Here above all, I find myself dissatisfied with Elizabeth and Tad’s argument. Anti-politics, they propose, is more than a widespread feeling among today’s citizenry, or the opportunistic appeals of UKIP or Beppe Grillo. It has a deeper meaning than is offered by the largely moralistic rejection of “politics” by some autonomists and others. Anti‑politics offers a proper foundation for “a consistent strategy for social revolution”. This strategy, they say,
“seeks to concretely intervene on the effective terrain in order to build a movement that overcomes politics by overcoming the state. This is ‘communism’ as the end of politics (as Engels put it, when ‘the government of persons is replaced by the administration of things’), a real movement that is a simultaneously theoretical and practical critique of politics, not simply replicating the inner logic of capitalist politics for different ends.”
Here they are using shorthand when they should be spelling out an argument. Many readers, I guess, will find their remarks confusing.
Part of the difficulty lies in their use of the term “politics”. Engels, it should be noted, never used the phrase “the end of politics”, though he most certainly looked forward to the ending of the state and what he termed “political domination”.
Marx, in some his early writings, criticises what we could term statist politics – the belief that it was possible to solve social problems through the state. When he criticises “politics” in his early writings, he means bourgeois politics, the politics of the “representative” state that actually excludes people from real self-determination.
But Marx also used the terms “politics” and “political” in completely positive terms. He wrote in the Grundrisse: “Man is a political animal in the most literal sense: he is not only a social animal, but an animal that can be individualised only within society.” Politics, in the positive sense, is the means by which human beings are what they are and become what they can be, through their interactions with each other. It is how we develop our shared humanity.
Marx placed a completely positive value on that very political term, “democracy” – by which he meant the rule of the people over everything. He saw, in the democratic institutions established by the Paris Commune, “the political form under which to work out the economical emancipation of labour”.
To treat revolutionary Marxism as an anti-politics, without qualification, is surely mistaken. Indeed, one of the most important achievements of Marx’s theorisation of capitalism was its extension of the idea of politics to the criticism of the everyday social relations of production.
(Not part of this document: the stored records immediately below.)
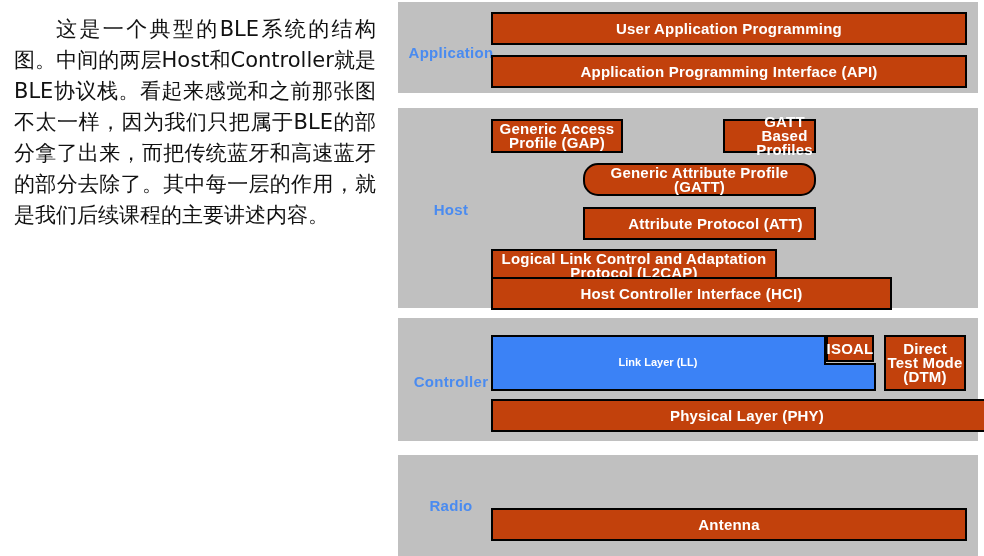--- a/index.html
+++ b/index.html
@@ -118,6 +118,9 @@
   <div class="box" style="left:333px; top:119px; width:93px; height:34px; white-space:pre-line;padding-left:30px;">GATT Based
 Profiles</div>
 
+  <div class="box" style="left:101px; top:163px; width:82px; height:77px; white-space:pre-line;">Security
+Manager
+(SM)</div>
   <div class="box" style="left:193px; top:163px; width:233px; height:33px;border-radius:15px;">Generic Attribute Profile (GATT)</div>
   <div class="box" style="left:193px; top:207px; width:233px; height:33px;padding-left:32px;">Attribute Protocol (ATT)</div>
So is it meaningful to talk of a “Marxist politics”? I think it is. Its central concern is with emancipation from a condition in which most aspects of our social lives are outside our collective social control, whether this be in official politics (where Marx’s early writings are quite brilliant), in everyday economic relations (our subservience to the market and to the overweening power of capital), or indeed in the ecology of our planet.
Elizabeth and Tad distance themselves from those who argue that “what is needed is to build a different, ‘unconventional’, ‘radical’ or even ‘revolutionary’ politics instead”. But it is just that which is needed. If large numbers of people are turning away from normal politics, this is the moment, the opportunity, to be developing exactly that alternative: in theory and in practice. A “consistent strategy” is politics.